Search the records below for the word "README" and show every line where it occurs.
*** Opening of Input data ***
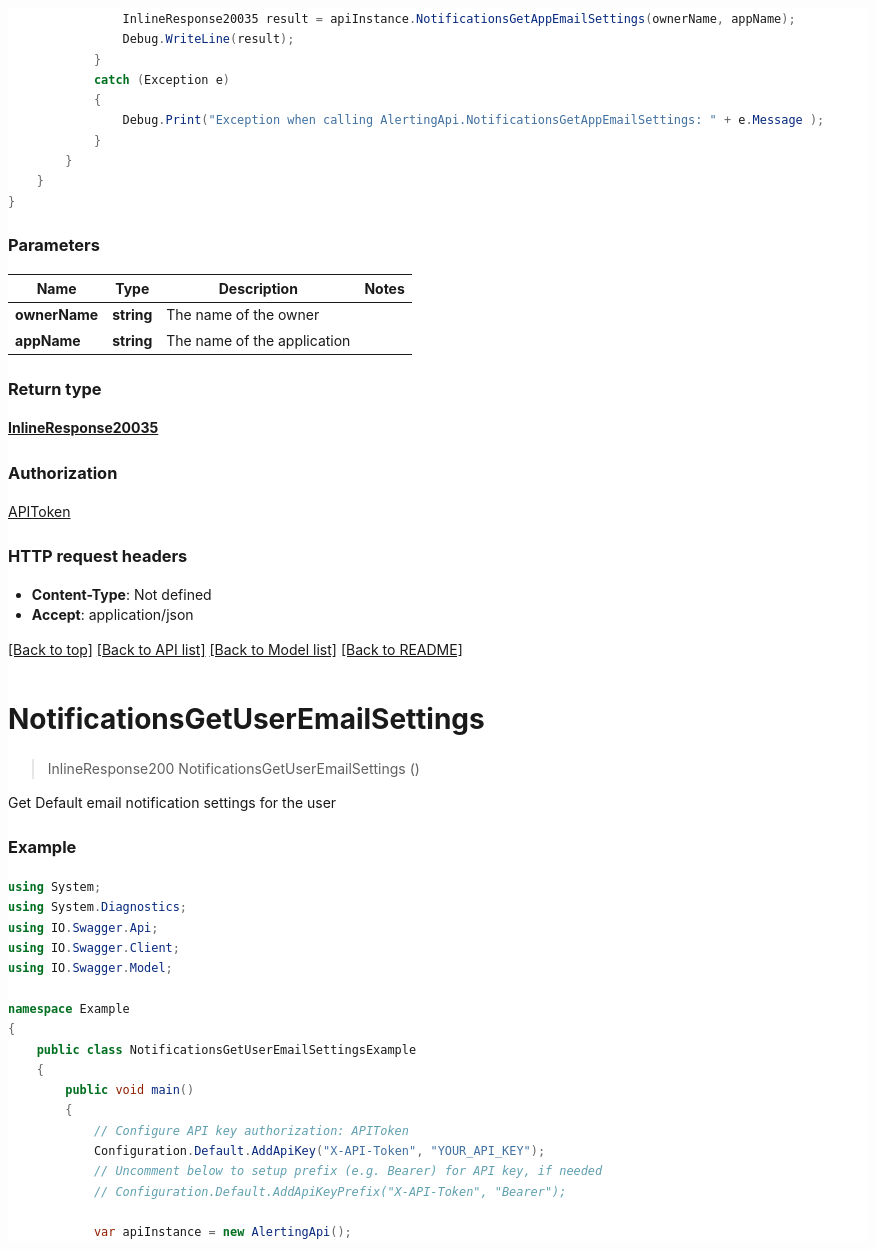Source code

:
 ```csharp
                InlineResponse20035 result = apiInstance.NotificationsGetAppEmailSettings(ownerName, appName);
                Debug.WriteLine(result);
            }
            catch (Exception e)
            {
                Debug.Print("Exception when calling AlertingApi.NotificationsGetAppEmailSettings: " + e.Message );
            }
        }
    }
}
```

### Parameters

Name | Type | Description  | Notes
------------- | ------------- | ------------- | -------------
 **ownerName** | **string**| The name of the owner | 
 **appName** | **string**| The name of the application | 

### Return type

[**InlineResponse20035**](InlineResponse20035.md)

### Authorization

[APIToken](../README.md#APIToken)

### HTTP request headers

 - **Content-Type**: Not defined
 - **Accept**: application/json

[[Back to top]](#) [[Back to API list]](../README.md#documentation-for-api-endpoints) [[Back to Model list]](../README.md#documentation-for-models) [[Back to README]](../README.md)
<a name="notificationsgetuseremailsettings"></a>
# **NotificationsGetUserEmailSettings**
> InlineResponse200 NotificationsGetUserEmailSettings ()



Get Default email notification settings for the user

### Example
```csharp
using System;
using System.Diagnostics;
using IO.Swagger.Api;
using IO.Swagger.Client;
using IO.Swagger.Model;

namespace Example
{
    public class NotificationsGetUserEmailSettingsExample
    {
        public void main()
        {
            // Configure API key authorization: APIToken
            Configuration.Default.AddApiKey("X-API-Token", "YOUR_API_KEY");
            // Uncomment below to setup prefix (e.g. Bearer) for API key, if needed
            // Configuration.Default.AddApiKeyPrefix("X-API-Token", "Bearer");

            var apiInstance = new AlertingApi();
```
*** Close of Input data ***
Exercise output >>
[APIToken](../README.md#APIToken)
[[Back to top]](#) [[Back to API list]](../README.md#documentation-for-api-endpoints) [[Back to Model list]](../README.md#documentation-for-models) [[Back to README]](../README.md)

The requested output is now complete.